Dengan begitu, Kroasia tak perlu memainkan garis pertahanan begitu tinggi saat pemain-pemain depan mereka melakukan tekanan. Meski akan menciptakan jarak, pergerakan Modric dan Rakitic bisa membantu Kroasia untuk menutup lubang di lini tengah mereka.

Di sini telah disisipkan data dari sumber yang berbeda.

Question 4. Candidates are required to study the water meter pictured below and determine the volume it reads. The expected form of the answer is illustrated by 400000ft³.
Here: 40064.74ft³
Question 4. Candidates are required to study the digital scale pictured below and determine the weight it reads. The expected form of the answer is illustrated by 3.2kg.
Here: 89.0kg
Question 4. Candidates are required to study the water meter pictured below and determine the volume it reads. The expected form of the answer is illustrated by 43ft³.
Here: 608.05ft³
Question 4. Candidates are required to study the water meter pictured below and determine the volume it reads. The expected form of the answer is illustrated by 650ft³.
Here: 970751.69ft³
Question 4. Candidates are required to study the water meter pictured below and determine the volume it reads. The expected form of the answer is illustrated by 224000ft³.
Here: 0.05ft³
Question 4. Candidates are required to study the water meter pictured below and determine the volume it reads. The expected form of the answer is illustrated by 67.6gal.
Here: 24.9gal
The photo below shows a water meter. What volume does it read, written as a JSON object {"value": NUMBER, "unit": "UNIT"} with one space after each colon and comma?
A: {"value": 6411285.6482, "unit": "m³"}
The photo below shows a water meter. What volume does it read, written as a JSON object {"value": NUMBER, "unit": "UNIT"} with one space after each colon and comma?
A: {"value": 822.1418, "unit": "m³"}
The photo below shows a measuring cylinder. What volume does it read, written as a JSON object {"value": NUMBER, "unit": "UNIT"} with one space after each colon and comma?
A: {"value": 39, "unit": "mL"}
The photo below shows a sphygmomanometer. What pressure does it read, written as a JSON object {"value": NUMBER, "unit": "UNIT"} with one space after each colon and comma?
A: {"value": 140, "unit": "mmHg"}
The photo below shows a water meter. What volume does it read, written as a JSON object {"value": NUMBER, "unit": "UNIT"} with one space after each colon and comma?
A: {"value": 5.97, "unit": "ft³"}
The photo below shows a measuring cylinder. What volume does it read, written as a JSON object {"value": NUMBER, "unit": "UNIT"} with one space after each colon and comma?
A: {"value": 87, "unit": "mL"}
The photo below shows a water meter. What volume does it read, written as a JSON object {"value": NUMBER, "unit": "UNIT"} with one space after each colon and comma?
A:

Meski pendekatan tersebut mampu membantu Kroasia mengalahkan Argentina, Dalic juga harus ingat bahwa gaya main Inggris sangat berbeda dengan anak asuh Jorge Sampaoli tersebut. Inggris lebih direct, lebih cepat, dan mempunyai intensitas. Itu artinya, Kroasia tidak bisa selalu mengandalkan counter-pressing. Pada waktu tertentu, mereka juga harus pintar memperlambat tempo dengan membuat blok pertahanan yang rapat, seperti apa yang dilakukan oleh Tunisia dan Kolombia.
Selain itu, mereka juga harus berani bermain lebih direct daripada sebelumnya. Menurut Michael Cox, jika Kroasia memaksa bermain dengan mengandalkan umpan-umpan pendek, mereka bisa menjadi santapan empuk anak asuh Gareth Southgate tersebut.